## [Extract]
○ ○ ○

Fixed crash in garbage collector by removing recursion

233 views
Skip to first unread message

Benjamin Fritz

unread,
Jun 22, 2014, 4:29:32 PM6/22/14
to vim_dev
The attached patch seems to fix the crash reported here:

https://groups.google.com/d/topic/vim_dev/Nr8Ja4Zjghw/discussion

The fix is simple in concept: any recursive call can be replaced with
an explicit stack to "cheat" your way into an iterative algorithm. So
that is what I did. I kept the calling structure unchanged, but pass
an explicit stack around for hash tables and lists. If the stack is
non-null, setting the reference just adds an item to the stack instead
of actually dropping into the HT or list to set its children. Setting
the children of a list or HT will continue processing the stack until
the stack is empty rather than only processing one item.

Sourcing the attached "crashtest.vim" before the patch crashes Vim
every time. After the patch, Vim is busy for nearly a minute, but then
recovers, and does not crash.

Memory use seems to be handled correctly. Looking at the memory column
in Windows Vista's Task Manager, I sourced the script, then did
":unlet dict list" to free up the memory created in the script that
still has a reference. Doing this repeatedly gave me the following
memory use:

After ":unlet" After ":source"
29500 174100
16016 173832
29436 175872
20748 174076
32892 180872
24568 173656
31772 180896
27168 175796
33008 182448
27244 175732
33144 181944
28864 177812
34500 182464
28516 176716

As you can see, Vim's memory footprint seems to fluctuate a little,
possibly due to fragmentation or something, but does not continue
definitely growing. I would appreciate if someone tested with Valgrind
or something to make sure.

There are problems remaining.

○ ○ ○

## [Exercise instructions]
a: Reproduce word for word the passage of the post about the garbage collector fix that begins at "As you can see, Vim's" and stops after "are problems remaining.".
b: According to the post about the garbage collector fix, what happens when "crashtest.vim" is sourced before the patch is applied?

[Dataset items]
○ ○ ○

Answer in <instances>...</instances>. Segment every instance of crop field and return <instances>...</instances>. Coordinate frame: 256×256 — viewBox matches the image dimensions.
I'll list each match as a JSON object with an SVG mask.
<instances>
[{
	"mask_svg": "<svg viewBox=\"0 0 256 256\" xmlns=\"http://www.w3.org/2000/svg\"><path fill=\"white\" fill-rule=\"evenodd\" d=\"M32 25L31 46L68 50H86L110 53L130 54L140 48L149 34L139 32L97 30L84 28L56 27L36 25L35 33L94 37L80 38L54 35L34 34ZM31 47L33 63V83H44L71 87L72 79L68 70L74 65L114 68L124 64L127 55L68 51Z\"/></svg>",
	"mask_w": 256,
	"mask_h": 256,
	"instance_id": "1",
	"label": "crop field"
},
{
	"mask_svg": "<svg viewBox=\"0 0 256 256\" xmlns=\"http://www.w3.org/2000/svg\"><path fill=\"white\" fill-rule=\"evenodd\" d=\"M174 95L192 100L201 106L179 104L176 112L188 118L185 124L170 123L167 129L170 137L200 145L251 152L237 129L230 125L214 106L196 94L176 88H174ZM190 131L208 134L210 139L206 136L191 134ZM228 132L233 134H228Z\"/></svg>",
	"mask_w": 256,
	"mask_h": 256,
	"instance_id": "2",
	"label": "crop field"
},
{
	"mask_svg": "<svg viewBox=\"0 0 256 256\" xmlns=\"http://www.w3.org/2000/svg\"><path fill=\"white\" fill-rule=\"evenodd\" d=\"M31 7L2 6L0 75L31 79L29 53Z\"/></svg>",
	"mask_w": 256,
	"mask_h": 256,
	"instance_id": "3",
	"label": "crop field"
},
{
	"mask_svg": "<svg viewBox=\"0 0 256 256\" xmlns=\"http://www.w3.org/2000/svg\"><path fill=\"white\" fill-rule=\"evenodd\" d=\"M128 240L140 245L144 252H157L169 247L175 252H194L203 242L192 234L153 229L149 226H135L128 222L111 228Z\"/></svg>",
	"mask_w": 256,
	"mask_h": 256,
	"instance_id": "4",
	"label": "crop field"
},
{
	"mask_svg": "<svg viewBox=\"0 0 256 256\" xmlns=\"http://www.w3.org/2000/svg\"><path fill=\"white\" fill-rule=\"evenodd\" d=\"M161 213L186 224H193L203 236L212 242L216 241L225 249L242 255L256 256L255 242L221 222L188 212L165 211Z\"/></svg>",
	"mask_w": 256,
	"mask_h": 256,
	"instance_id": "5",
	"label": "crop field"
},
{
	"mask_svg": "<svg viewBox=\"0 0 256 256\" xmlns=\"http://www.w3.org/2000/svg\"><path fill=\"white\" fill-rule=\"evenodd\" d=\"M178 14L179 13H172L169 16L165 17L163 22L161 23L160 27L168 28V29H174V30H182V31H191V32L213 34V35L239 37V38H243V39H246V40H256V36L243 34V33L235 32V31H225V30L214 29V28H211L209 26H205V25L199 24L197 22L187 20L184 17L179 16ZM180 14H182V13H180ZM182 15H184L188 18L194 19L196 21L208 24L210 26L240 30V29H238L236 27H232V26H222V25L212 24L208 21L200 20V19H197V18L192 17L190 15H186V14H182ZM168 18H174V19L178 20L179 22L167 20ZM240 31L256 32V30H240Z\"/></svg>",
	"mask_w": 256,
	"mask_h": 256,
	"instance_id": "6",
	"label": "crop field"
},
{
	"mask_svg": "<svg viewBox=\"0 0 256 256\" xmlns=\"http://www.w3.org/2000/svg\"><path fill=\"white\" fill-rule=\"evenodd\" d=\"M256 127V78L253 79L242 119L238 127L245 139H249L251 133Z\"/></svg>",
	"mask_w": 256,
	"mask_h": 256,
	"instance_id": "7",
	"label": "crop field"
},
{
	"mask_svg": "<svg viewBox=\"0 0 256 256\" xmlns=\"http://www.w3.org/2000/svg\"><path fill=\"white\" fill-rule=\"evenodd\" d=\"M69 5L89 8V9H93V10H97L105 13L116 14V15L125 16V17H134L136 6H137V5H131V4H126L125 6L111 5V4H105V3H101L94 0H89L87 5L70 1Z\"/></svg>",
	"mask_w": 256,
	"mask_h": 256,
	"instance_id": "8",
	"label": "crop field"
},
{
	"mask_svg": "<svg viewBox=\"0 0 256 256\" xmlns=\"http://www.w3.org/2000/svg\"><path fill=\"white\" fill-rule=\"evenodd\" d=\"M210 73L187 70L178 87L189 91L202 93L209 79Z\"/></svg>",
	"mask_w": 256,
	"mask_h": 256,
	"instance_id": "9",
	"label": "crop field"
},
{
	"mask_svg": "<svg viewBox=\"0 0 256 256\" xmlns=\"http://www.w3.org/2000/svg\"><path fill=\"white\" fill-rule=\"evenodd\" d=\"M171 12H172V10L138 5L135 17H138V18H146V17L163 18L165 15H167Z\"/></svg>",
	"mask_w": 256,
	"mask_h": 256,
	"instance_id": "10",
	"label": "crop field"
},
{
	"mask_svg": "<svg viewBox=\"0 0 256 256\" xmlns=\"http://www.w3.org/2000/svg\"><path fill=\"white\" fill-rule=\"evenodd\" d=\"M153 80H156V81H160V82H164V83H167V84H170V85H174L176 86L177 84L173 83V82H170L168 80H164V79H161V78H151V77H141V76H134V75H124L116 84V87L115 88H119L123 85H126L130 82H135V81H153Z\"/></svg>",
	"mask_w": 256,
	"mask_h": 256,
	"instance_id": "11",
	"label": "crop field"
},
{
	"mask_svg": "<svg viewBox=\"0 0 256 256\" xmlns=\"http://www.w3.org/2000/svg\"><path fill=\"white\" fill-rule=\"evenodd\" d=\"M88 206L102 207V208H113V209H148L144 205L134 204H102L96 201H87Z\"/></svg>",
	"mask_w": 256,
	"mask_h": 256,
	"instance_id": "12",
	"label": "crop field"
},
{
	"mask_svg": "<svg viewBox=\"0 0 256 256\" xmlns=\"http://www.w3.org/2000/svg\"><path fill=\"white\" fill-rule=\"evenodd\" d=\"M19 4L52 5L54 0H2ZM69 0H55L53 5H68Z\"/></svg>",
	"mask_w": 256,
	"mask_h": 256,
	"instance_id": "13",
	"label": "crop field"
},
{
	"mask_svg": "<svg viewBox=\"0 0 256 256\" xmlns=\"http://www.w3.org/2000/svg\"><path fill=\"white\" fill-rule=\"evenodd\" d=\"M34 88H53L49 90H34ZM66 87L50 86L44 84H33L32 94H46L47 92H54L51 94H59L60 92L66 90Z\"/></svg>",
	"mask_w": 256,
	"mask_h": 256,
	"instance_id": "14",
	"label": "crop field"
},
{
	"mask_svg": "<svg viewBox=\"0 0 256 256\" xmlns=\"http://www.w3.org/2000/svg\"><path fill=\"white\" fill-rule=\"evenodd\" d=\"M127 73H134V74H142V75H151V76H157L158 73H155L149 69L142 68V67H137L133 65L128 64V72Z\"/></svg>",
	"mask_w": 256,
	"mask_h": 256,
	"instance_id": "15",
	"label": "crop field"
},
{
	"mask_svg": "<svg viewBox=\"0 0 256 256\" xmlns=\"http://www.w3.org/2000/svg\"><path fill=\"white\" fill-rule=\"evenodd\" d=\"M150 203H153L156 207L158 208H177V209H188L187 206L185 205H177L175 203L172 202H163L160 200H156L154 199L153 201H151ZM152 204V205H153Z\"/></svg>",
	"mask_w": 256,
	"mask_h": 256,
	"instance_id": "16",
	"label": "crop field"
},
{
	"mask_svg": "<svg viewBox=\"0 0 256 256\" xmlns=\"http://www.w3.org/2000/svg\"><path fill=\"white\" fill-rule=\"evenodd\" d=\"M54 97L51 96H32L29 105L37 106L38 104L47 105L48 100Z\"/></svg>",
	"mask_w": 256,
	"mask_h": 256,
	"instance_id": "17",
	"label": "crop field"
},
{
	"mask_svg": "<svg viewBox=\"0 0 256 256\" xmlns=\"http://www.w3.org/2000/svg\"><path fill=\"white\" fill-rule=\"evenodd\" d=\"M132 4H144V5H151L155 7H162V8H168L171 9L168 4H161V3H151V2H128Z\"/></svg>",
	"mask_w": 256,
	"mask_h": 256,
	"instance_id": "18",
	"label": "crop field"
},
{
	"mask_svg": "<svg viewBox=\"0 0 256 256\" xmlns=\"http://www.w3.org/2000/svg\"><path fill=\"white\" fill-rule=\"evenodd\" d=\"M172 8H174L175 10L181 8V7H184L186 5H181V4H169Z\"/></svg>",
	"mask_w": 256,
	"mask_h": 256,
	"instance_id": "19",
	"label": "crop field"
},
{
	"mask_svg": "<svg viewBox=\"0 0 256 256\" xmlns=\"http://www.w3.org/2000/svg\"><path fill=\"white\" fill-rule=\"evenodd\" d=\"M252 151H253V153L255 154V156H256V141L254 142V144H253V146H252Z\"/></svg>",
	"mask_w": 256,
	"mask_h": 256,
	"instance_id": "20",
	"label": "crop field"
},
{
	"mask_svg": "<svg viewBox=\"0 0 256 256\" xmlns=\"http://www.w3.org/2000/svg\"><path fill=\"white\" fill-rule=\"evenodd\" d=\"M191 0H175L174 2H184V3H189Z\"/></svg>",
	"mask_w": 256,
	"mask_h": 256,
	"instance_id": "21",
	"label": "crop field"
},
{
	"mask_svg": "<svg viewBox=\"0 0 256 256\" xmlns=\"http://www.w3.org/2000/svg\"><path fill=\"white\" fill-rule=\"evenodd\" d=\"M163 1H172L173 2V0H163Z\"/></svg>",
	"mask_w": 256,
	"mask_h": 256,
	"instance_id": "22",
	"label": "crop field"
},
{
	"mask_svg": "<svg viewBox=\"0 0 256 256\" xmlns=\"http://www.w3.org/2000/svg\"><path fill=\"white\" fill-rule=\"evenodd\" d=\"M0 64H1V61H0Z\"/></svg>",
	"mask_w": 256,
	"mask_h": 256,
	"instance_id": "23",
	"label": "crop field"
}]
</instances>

○ ○ ○

## [Answers for the exercise]
a:
As you can see, Vim's memory footprint seems to fluctuate a little,
possibly due to fragmentation or something, but does not continue
definitely growing. I would appreciate if someone tested with Valgrind
or something to make sure.

There are problems remaining.

b: It crashes Vim every time.